Are you making very large prints? If not, then a 40mp sensor will make little difference, and all lenses will look the same as with a lower res sensor. As I've gone from 4mp to 6mp to 8mp to 12mp to 22mp, my lenses survived every camera upgrade because my usual print size has remained constant, usually not bigger than 11x14". I think 40+ mp will make a difference for people who print very large.


----------



## ahab1372 (Dec 16, 2012)

Zlatko said:


> Are you making very large prints? If not, then a 40mp sensor will make little difference, and all lenses will look the same as with a lower res sensor.

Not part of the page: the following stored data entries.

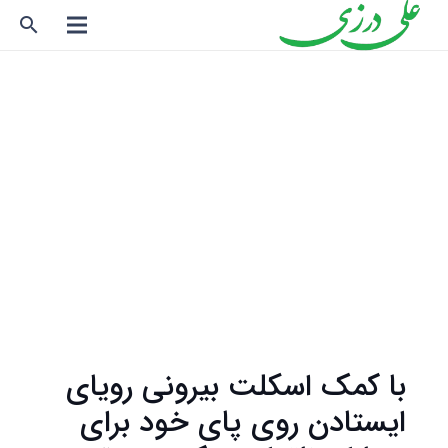
search
با کمک اسکلت بیرونی رویای
ایستادن روی پای خود برای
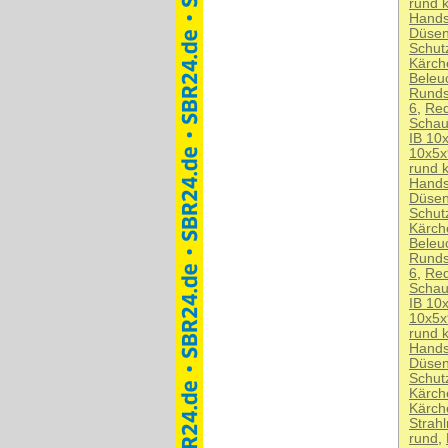
rund 
Hands
Düseng
Schut
Kärch
Beleu
Runds
6
,
Red
Schau
IB 10
10x5x
rund 
Hands
Düseng
Schut
Kärch
Beleu
Runds
6
,
Red
Schau
IB 10
10x5x
rund 
Hands
Düseng
Schut
Kärch
Kärch
Strah
rund
,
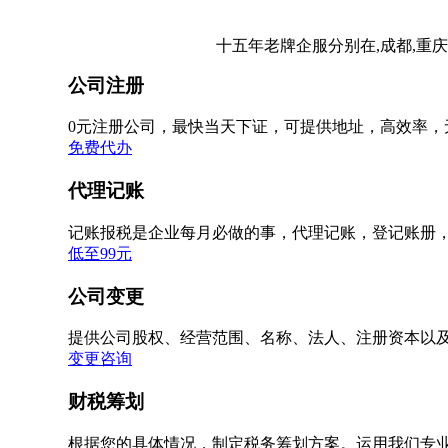
十五年老牌企服分别在,成都,重庆
公司注册
0元注册公司，最快当天下证，可提供地址，高效率，
免费代办
代理记账
记账报税是企业每月必做的事，代理记账，登记账册
低至99元
公司变更
提供公司股权、经营范围、名称、法人、注册资本以
变更咨询
财税筹划
根据您的具体情况，制定税务筹划方案。运用我们专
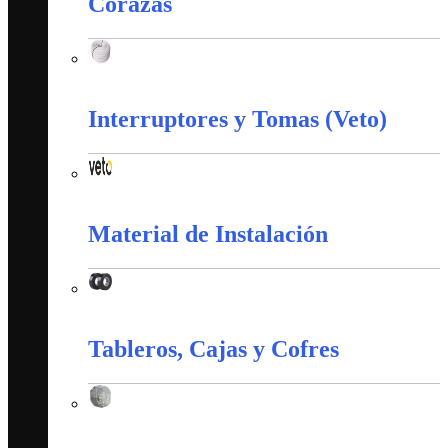
Corazas
Corazas
Interruptores y Tomas (Veto)
Interruptores y Tomas (Veto)
Material de Instalación
Material de Instalación
Tableros, Cajas y Cofres
Tableros, Cajas y Cofres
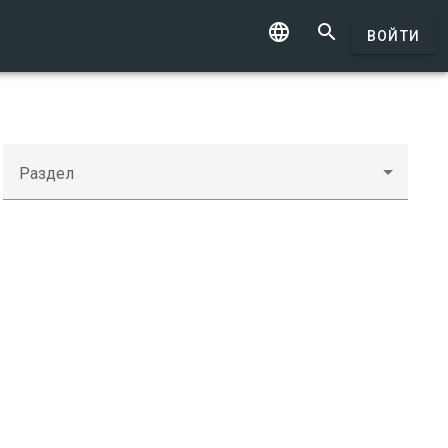


ВОЙТИ
Раздел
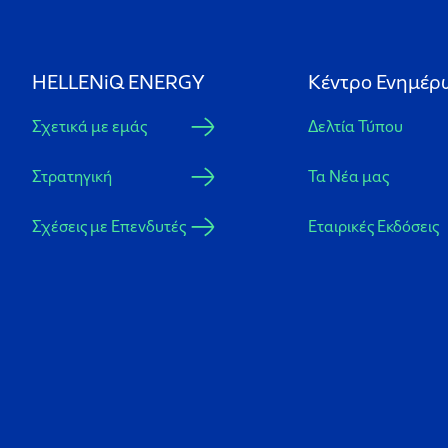
HELLENiQ ENERGY
Κέντρο Ενημέρ
Σχετικά με εμάς
Δελτία Τύπου
Στρατηγική
Τα Νέα μας
Σχέσεις με Επενδυτές
Εταιρικές Εκδόσεις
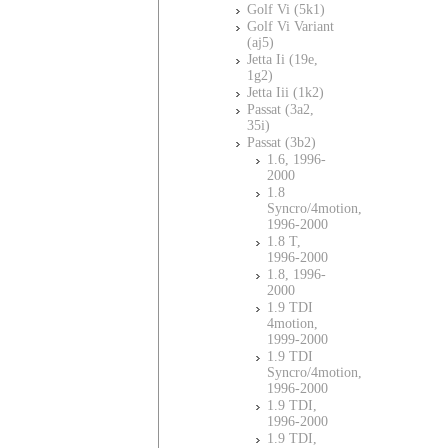
Golf Vi (5k1)
Golf Vi Variant
(aj5)
Jetta Ii (19e,
1g2)
Jetta Iii (1k2)
Passat (3a2,
35i)
Passat (3b2)
1.6, 1996-
2000
1.8
Syncro/4motion,
1996-2000
1.8 T,
1996-2000
1.8, 1996-
2000
1.9 TDI
4motion,
1999-2000
1.9 TDI
Syncro/4motion,
1996-2000
1.9 TDI,
1996-2000
1.9 TDI,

As I've gone from 4mp to 6mp to 8mp to 12mp to 22mp, my lenses survived every camera upgrade because my usual print size has remained constant, usually not bigger than 11x14". I think 40+ mp will make a difference for people who print very large.

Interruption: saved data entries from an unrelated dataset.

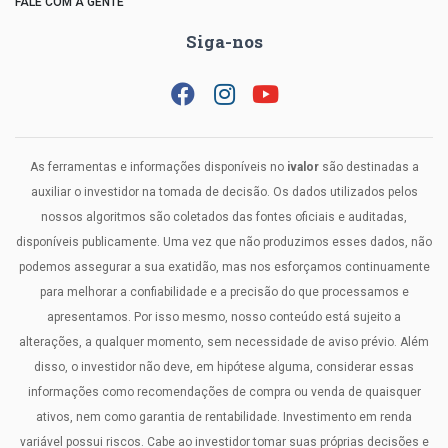
FALE COM A GENTE
Siga-nos
As ferramentas e informações disponíveis no
ivalor
são destinadas a
auxiliar o investidor na tomada de decisão. Os dados utilizados pelos
nossos algoritmos são coletados das fontes oficiais e auditadas,
disponíveis publicamente. Uma vez que não produzimos esses dados, não
podemos assegurar a sua exatidão, mas nos esforçamos continuamente
para melhorar a confiabilidade e a precisão do que processamos e
apresentamos. Por isso mesmo, nosso conteúdo está sujeito a
alterações, a qualquer momento, sem necessidade de aviso prévio. Além
disso, o investidor não deve, em hipótese alguma, considerar essas
informações como recomendações de compra ou venda de quaisquer
ativos, nem como garantia de rentabilidade. Investimento em renda
variável possui riscos. Cabe ao investidor tomar suas próprias decisões e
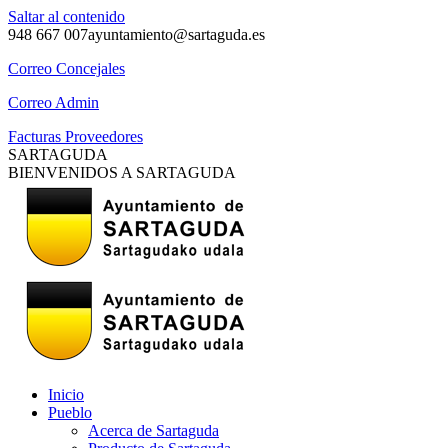
Saltar al contenido
948 667 007
ayuntamiento@sartaguda.es
Correo Concejales
Correo Admin
Facturas Proveedores
SARTAGUDA
BIENVENIDOS A SARTAGUDA
Inicio
Pueblo
Acerca de Sartaguda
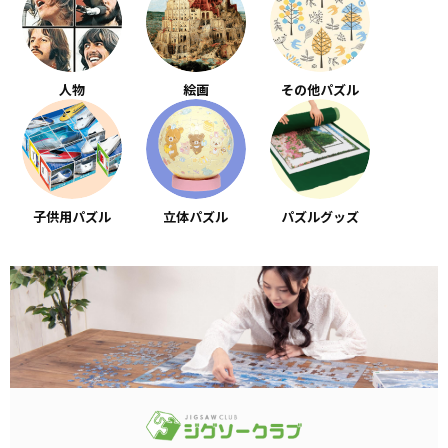
人物
絵画
その他パズル
子供用パズル
立体パズル
パズルグッズ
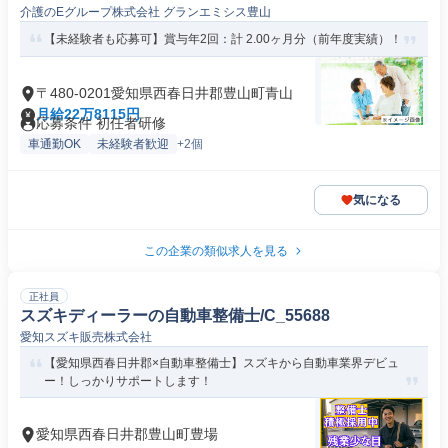
介護のEグループ株式会社 グランエミシス豊山
【未経験者も応募可】賞与年2回：計 2.00ヶ月分（前年度実績）！
〒480-0201愛知県西春日井郡豊山町青山
月給22万8115円
応募条件 初任者研修
車通勤OK
未経験者歓迎
+2個
気になる
この企業の類似求人を見る
正社員
スズキディーラーの自動車整備士/C_55688
愛知スズキ販売株式会社
【愛知県西春日井郡×自動車整備士】スズキから自動車業界デビュ
ー！しっかりサポートします！
愛知県西春日井郡豊山町豊場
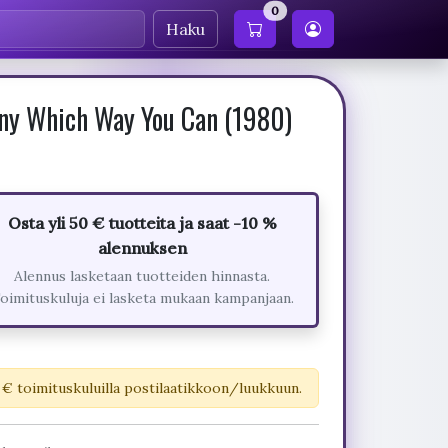
0
Haku
Any Which Way You Can (1980)
Osta yli 50 € tuotteita ja saat -10 %
alennuksen
Alennus lasketaan tuotteiden hinnasta.
oimituskuluja ei lasketa mukaan kampanjaan.
 € toimituskuluilla postilaatikkoon/luukkuun.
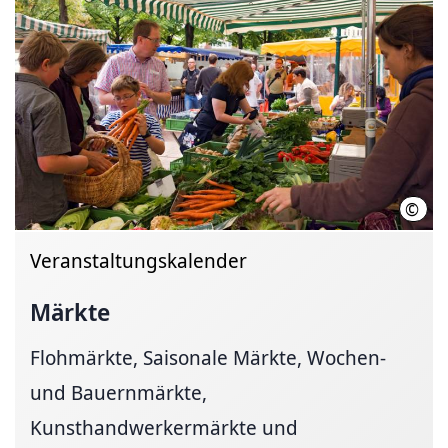
©
HMT
Veranstaltungskalender
Märkte
Flohmärkte, Saisonale Märkte, Wochen-
und Bauernmärkte,
Kunsthandwerkermärkte und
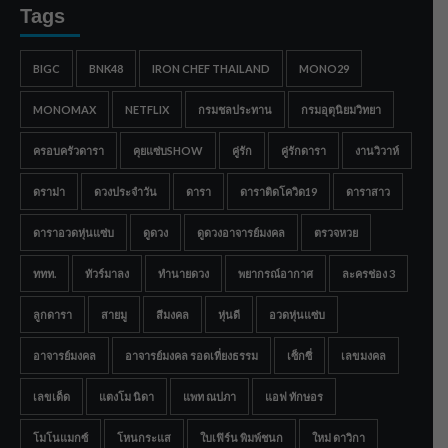
Tags
BIGC
BNK48
IRON CHEF THAILAND
MONO29
MONOMAX
NETFLIX
กรมชลประทาน
กรมอุตุนิยมวิทยา
ครอบครัวดารา
คุยแซ่บSHOW
คู่รัก
คู่รักดารา
งานวิวาห์
ดราม่า
ดวงประจำวัน
ดารา
ดาราติดโควิด19
ดาราสาว
ดาราอวดหุ่นแซ่บ
ดูดวง
ดูดวงอาจารย์มงคล
ตรวจหวย
ททท.
ทัวร์มาลง
ทำนายดวง
พยากรณ์อากาศ
ละครช่อง 3
ลูกดารา
สายมู
สีมงคล
หุ่นดี
อวดหุ่นแซ่บ
อาจารย์มงคล
อาจารย์มงคล รอดเที่ยงธรรม
เซ็กซี่
เลขมงคล
เลขเด็ด
แตงโม นิดา
แพท ณปภา
แอฟ ทักษอร
โมโนแมกซ์
โหนกระแส
ใบเฟิร์น พิมพ์ชนก
ใหม่ ดาวิกา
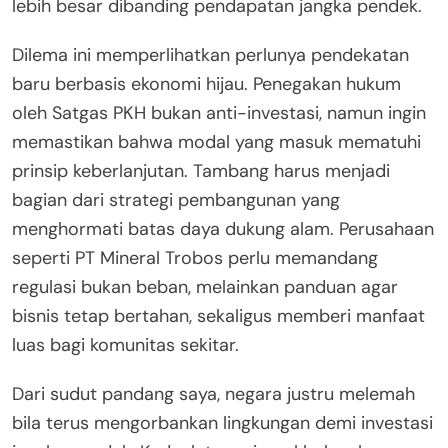
lebih besar dibanding pendapatan jangka pendek.
Dilema ini memperlihatkan perlunya pendekatan
baru berbasis ekonomi hijau. Penegakan hukum
oleh Satgas PKH bukan anti-investasi, namun ingin
memastikan bahwa modal yang masuk mematuhi
prinsip keberlanjutan. Tambang harus menjadi
bagian dari strategi pembangunan yang
menghormati batas daya dukung alam. Perusahaan
seperti PT Mineral Trobos perlu memandang
regulasi bukan beban, melainkan panduan agar
bisnis tetap bertahan, sekaligus memberi manfaat
luas bagi komunitas sekitar.
Dari sudut pandang saya, negara justru melemah
bila terus mengorbankan lingkungan demi investasi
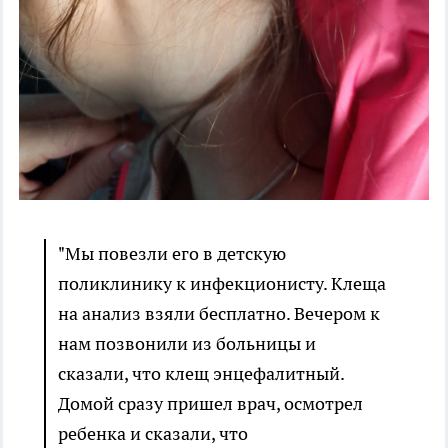
"Мы повезли его в детскую
поликлинику к инфекционисту. Клеща
на анализ взяли бесплатно. Вечером к
нам позвонили из больницы и
сказали, что клещ энцефалитный.
Домой сразу пришел врач, осмотрел
ребенка и сказали, что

Or for those who always shoot widest angle and worry about composition in PP


----------



## AmbientLight (Dec 16, 2012)

Not claiming to know everything (and even before it appears on the market) I kind of refrain from putting exact numbers on this case.

Nevertheless I am convinced that it is quite correct to state that most current lenses and also the better older lenses can be used with what appears today to be very high MP bodies, such as the rumoured 46 MP body.

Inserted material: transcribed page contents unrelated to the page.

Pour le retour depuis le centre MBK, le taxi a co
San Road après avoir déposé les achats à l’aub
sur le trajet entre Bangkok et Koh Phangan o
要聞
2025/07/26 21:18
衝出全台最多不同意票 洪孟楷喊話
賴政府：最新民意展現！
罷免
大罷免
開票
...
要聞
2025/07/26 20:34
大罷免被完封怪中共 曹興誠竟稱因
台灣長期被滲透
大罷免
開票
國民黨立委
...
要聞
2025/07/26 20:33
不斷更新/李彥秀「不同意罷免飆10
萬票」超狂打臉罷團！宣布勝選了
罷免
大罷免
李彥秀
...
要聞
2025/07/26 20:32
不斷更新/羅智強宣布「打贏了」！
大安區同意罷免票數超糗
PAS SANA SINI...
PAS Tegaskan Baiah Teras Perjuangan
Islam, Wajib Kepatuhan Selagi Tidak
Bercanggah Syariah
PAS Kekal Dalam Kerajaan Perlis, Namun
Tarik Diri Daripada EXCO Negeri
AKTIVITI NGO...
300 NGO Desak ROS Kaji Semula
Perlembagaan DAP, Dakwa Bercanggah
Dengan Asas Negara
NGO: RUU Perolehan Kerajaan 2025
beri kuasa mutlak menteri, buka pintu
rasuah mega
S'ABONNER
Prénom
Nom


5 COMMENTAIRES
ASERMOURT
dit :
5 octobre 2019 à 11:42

I expect serious problems to appear only in case of compromise designs, for example cheap super-zoom lenses, which are likely to be used out-of-context of what they had been designed for. You will also be more likely to see defects/errors in other designs doing pixel-peeping, but related to the end product (a picture) what would be the point? Walls/prints/screens won't magically become larger, only crops in photos will contain more detail. That doesn't necessarily force us to crop from a corner of a lens with noticeable corner distortion and there are correction possibilities in post-processing, too, so I don't see old lenses going bad all of a sudden. We will just be more susceptible to buying better lenses, because we will be able to see the difference with increased clarity.


----------